The levels of fatal overdose in the UK are catastrophic. More than 4,500 people died of a drug-related death in 2017 alone. In Scotland, the figure totalled 934, the highest ever annually recorded. Drug mortality rates in Scotland per head of population are roughly two and half times higher than the UK average, and among the highest in Europe. The vast majority of these deaths continue to involve opioids such as heroin, morphine and methadone.
One of the Scottish government’s flagship responses to this drug death crisis has been a national naloxone programme. Naloxone is an antidote that has been used in emergency medicine since the 1970s to treat the effects of opioid overdoses. Scotland began freely supplying naloxone kits to people who use drugs for peer administration in 2011, becoming the first country in the world to do so nationally. It also made them available to drug users’ friends and family and to practitioners working in the field.
Wales and Norway have since launched comparable national programmes. Drug users in England have been receiving kits since 2015, but this is at the discretion of local authorities, so availability varies around the country. Other countries, including Australia, Canada and the US, are a similar mixed bag of availability – though in many cases, people have to pay.
In Scotland, around 40,000 naloxone kits have been supplied to date. Mortality rates among those at greatest risk – people recently released from prison – have plummeted, from roughly 10% to 4% in a decade. Yet this is completely overshadowed by the surging figure for drug deaths as a whole, 87% of which were from opioids. One of the only other regions where stats about the impact of naloxone kits are available is British Columbia, which showed that almost 300 people had been saved by their programme since it was rapidly expanded in 2016.
In 2015, we reported Scottish data which highlighted an unusual paradox: naloxone kits were reaching growing numbers of people who inject drugs, but fewer than one in ten kits were being carried around as intended. Our latest data, illustrated in the graph below, suggests this was not a blip; carriage rates of naloxone remain stubbornly low.

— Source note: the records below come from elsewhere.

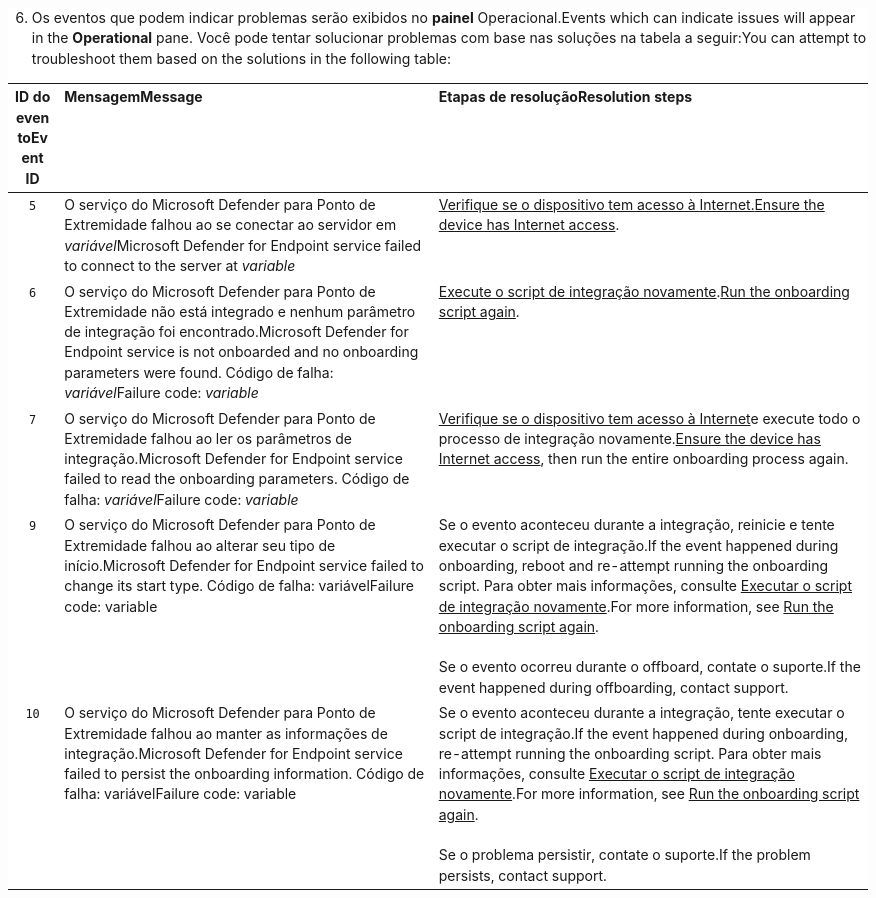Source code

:6. <span data-ttu-id="26c4b-261">Os eventos que podem indicar problemas serão exibidos no **painel** Operacional.</span><span class="sxs-lookup"><span data-stu-id="26c4b-261">Events which can indicate issues will appear in the **Operational** pane.</span></span> <span data-ttu-id="26c4b-262">Você pode tentar solucionar problemas com base nas soluções na tabela a seguir:</span><span class="sxs-lookup"><span data-stu-id="26c4b-262">You can attempt to troubleshoot them based on the solutions in the following table:</span></span>

<span data-ttu-id="26c4b-263">ID do evento</span><span class="sxs-lookup"><span data-stu-id="26c4b-263">Event ID</span></span> | <span data-ttu-id="26c4b-264">Mensagem</span><span class="sxs-lookup"><span data-stu-id="26c4b-264">Message</span></span> | <span data-ttu-id="26c4b-265">Etapas de resolução</span><span class="sxs-lookup"><span data-stu-id="26c4b-265">Resolution steps</span></span>
:---:|:---|:---
 `5` | <span data-ttu-id="26c4b-266">O serviço do Microsoft Defender para Ponto de Extremidade falhou ao se conectar ao servidor em _variável_</span><span class="sxs-lookup"><span data-stu-id="26c4b-266">Microsoft Defender for Endpoint service failed to connect to the server at _variable_</span></span> | <span data-ttu-id="26c4b-267">[Verifique se o dispositivo tem acesso à Internet.](#ensure-the-device-has-an-internet-connection)</span><span class="sxs-lookup"><span data-stu-id="26c4b-267">[Ensure the device has Internet access](#ensure-the-device-has-an-internet-connection).</span></span>
 `6` | <span data-ttu-id="26c4b-268">O serviço do Microsoft Defender para Ponto de Extremidade não está integrado e nenhum parâmetro de integração foi encontrado.</span><span class="sxs-lookup"><span data-stu-id="26c4b-268">Microsoft Defender for Endpoint service is not onboarded and no onboarding parameters were found.</span></span> <span data-ttu-id="26c4b-269">Código de falha: _variável_</span><span class="sxs-lookup"><span data-stu-id="26c4b-269">Failure code: _variable_</span></span> | <span data-ttu-id="26c4b-270">[Execute o script de integração novamente](configure-endpoints-script.md).</span><span class="sxs-lookup"><span data-stu-id="26c4b-270">[Run the onboarding script again](configure-endpoints-script.md).</span></span>
 `7` | <span data-ttu-id="26c4b-271">O serviço do Microsoft Defender para Ponto de Extremidade falhou ao ler os parâmetros de integração.</span><span class="sxs-lookup"><span data-stu-id="26c4b-271">Microsoft Defender for Endpoint service failed to read the onboarding parameters.</span></span> <span data-ttu-id="26c4b-272">Código de falha: _variável_</span><span class="sxs-lookup"><span data-stu-id="26c4b-272">Failure code: _variable_</span></span> | <span data-ttu-id="26c4b-273">[Verifique se o dispositivo tem acesso à Internet](#ensure-the-device-has-an-internet-connection)e execute todo o processo de integração novamente.</span><span class="sxs-lookup"><span data-stu-id="26c4b-273">[Ensure the device has Internet access](#ensure-the-device-has-an-internet-connection), then run the entire onboarding process again.</span></span>
 `9` | <span data-ttu-id="26c4b-274">O serviço do Microsoft Defender para Ponto de Extremidade falhou ao alterar seu tipo de início.</span><span class="sxs-lookup"><span data-stu-id="26c4b-274">Microsoft Defender for Endpoint service failed to change its start type.</span></span> <span data-ttu-id="26c4b-275">Código de falha: variável</span><span class="sxs-lookup"><span data-stu-id="26c4b-275">Failure code: variable</span></span> | <span data-ttu-id="26c4b-276">Se o evento aconteceu durante a integração, reinicie e tente executar o script de integração.</span><span class="sxs-lookup"><span data-stu-id="26c4b-276">If the event happened during onboarding, reboot and re-attempt running the onboarding script.</span></span> <span data-ttu-id="26c4b-277">Para obter mais informações, consulte [Executar o script de integração novamente](configure-endpoints-script.md).</span><span class="sxs-lookup"><span data-stu-id="26c4b-277">For more information, see [Run the onboarding script again](configure-endpoints-script.md).</span></span> <br><br><span data-ttu-id="26c4b-278">Se o evento ocorreu durante o offboard, contate o suporte.</span><span class="sxs-lookup"><span data-stu-id="26c4b-278">If the event happened during offboarding, contact support.</span></span>
`10` | <span data-ttu-id="26c4b-279">O serviço do Microsoft Defender para Ponto de Extremidade falhou ao manter as informações de integração.</span><span class="sxs-lookup"><span data-stu-id="26c4b-279">Microsoft Defender for Endpoint service failed to persist the onboarding information.</span></span> <span data-ttu-id="26c4b-280">Código de falha: variável</span><span class="sxs-lookup"><span data-stu-id="26c4b-280">Failure code: variable</span></span> | <span data-ttu-id="26c4b-281">Se o evento aconteceu durante a integração, tente executar o script de integração.</span><span class="sxs-lookup"><span data-stu-id="26c4b-281">If the event happened during onboarding, re-attempt running the onboarding script.</span></span> <span data-ttu-id="26c4b-282">Para obter mais informações, consulte [Executar o script de integração novamente](configure-endpoints-script.md).</span><span class="sxs-lookup"><span data-stu-id="26c4b-282">For more information, see [Run the onboarding script again](configure-endpoints-script.md).</span></span> <br><br><span data-ttu-id="26c4b-283">Se o problema persistir, contate o suporte.</span><span class="sxs-lookup"><span data-stu-id="26c4b-283">If the problem persists, contact support.</span></span>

Naloxone kits among people who inject drugs in Scotland, 2011-2018
This issue wouldn’t be very important if we could be sure that the majority of drug use was taking place in people’s homes, where kits are likely to be accessible. But we know from recent research conducted in Glasgow that many people inject drugs in public places. So why are people who inject drugs not carrying their naloxone kits around with them?
Stop and search
To find out, we recently carried out in-depth interviews with a group of people who injected drugs. One key issue that emerged was a perception that police carrying out routine stop and searches would view the kits as drug paraphernalia because a needle is included. Although none of our interviewees were basing this on a real-life account, they feared they would end up getting taken to a police station for a fuller search.
Stop and search has been an issue with policing in England for decades, but only came to the fore in Scotland in 2014. This was thanks to findings that rates were almost four times higher than in England and Wales; and that in most cases, suspects were being asked to “voluntarily” give consent rather than because police believed they may be carrying drugs or a weapon or whatever.
Yet on the back of a huge amount of negative publicity, Police Scotland has gradually clamped down on stop and search in the past five years. It introduced a new code of practice in May 2017, along with significant changes to search policy. Even before these changes, the levels of stop and search had dropped by more than half. Overall, they have reduced dramatically.
It may be that people who inject drugs are not aware of Police Scotland’s new approach – or they may still feel at risk of being stopped anyway. The reduction in stop and search rates is certainly likely to have been more marked for people in general than for opioid users. This points to an urgent need for the police to reassure people that no action will be taken if they are found carrying the kits – and more generally to raise awareness around the code of practice.
In many states in the US, among other countries, naloxone is carried by the police as part of their routine kit. Police are often the first responders at drug overdose incidents and equipping them in this way can save lives. One such state is Indiana, where research found attitudes toward naloxone among officers to be overwhelmingly positive. There have been recent calls for the police in the UK to adopt the same practice. It could send a strong message that the police support naloxone carriage.
In Scotland, police and partners have at least begun raising awareness about naloxone among officers. Given that the purpose of Scottish policing is to improve public well-being and safety, this certainly makes sense. Ensuring that police practices reduce, rather than exacerbate, harms to drug users is an important part of that. Policing is part of the picture; now more than ever, collective action can help reduce drug-related deaths.